◆ What this task involves ◆
Lines to restate from the data below: from the one containing "on process, the" to the one containing "bacon / tomato", both included. Give them again exactly, and only them.

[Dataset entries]
═══
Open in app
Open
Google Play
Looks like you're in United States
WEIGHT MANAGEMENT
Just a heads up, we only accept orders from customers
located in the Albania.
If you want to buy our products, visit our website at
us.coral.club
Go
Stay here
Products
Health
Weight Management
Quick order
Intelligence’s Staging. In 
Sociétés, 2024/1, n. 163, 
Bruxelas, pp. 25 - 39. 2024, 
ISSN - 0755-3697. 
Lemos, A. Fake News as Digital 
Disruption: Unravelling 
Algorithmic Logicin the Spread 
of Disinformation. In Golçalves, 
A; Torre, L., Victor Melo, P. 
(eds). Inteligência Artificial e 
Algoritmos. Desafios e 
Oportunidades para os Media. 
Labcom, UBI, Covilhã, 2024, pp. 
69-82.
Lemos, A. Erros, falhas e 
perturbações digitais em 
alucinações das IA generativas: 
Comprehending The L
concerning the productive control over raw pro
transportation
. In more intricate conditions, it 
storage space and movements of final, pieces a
═══
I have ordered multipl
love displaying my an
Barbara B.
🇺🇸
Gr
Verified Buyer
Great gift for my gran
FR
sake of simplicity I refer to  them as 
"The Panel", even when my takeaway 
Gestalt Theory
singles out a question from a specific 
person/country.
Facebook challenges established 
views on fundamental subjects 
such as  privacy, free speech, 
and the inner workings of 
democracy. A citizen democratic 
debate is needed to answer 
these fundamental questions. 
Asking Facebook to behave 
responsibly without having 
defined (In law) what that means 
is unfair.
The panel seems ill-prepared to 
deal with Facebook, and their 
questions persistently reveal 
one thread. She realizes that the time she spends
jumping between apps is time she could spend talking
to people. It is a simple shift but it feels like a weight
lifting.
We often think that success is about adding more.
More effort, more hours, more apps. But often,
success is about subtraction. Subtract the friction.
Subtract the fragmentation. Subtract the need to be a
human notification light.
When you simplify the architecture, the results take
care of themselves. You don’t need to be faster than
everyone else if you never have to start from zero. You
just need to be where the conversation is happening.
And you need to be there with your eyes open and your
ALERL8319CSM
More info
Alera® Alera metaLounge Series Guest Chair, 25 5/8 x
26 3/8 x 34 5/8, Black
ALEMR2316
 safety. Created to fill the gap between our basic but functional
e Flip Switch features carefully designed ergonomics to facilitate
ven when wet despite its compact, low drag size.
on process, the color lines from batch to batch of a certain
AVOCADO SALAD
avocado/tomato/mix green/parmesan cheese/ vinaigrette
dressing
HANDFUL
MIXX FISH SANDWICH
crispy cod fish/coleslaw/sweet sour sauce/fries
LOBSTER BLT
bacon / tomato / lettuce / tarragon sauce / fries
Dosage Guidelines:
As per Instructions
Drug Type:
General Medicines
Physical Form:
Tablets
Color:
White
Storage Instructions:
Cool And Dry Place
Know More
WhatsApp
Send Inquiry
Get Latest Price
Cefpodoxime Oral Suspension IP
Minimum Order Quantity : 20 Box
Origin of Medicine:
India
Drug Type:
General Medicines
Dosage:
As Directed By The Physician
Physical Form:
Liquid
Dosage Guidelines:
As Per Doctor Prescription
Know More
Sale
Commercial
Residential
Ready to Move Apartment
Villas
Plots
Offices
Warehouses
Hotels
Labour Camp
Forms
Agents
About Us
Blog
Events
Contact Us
═══
◆ Output below ◆
on process, the color lines from batch to batch of a certain
AVOCADO SALAD
avocado/tomato/mix green/parmesan cheese/ vinaigrette
dressing
HANDFUL
MIXX FISH SANDWICH
crispy cod fish/coleslaw/sweet sour sauce/fries
LOBSTER BLT
bacon / tomato / lettuce / tarragon sauce / fries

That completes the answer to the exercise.